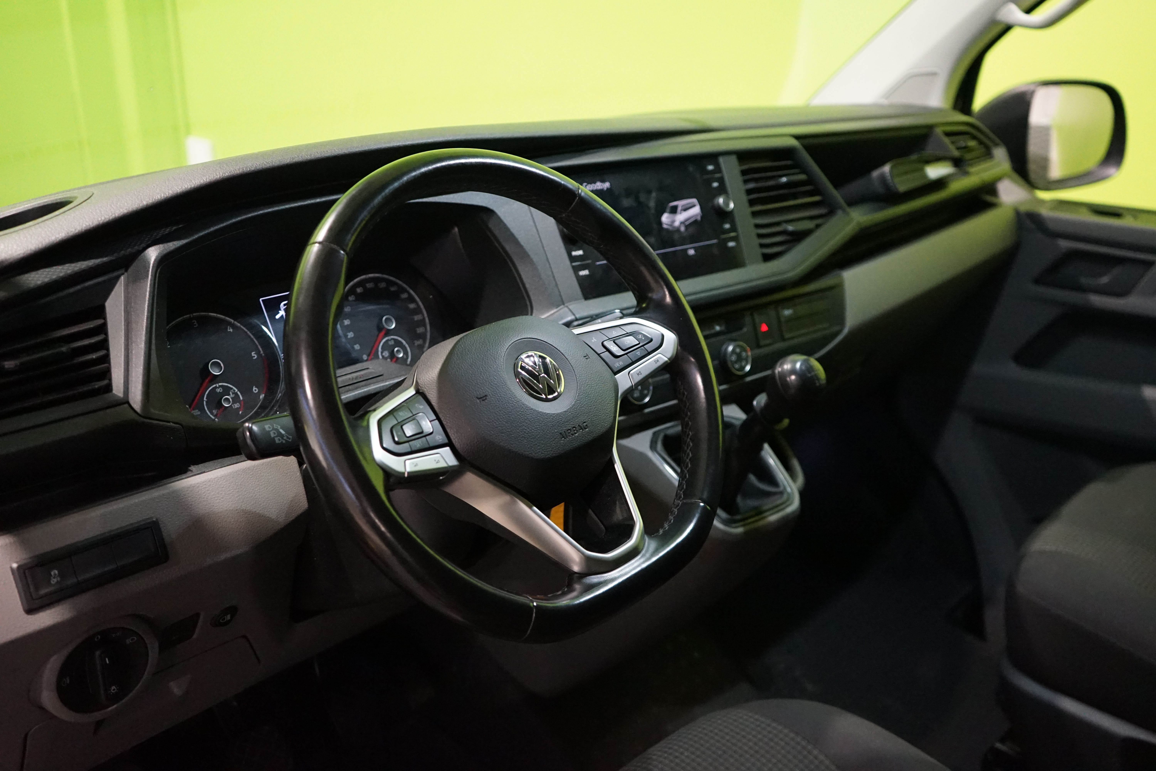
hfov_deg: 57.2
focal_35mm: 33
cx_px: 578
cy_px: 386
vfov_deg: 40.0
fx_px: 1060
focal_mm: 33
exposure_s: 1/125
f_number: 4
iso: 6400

++++++++++

▸ WHAT YOU WILL DO: From the first line to the last, write out the data exactly, dropping any pictures.

▸ RESULT FOR THIS EXERCISE:
hfov_deg: 57.2
focal_35mm: 33
cx_px: 578
cy_px: 386
vfov_deg: 40.0
fx_px: 1060
focal_mm: 33
exposure_s: 1/125
f_number: 4
iso: 6400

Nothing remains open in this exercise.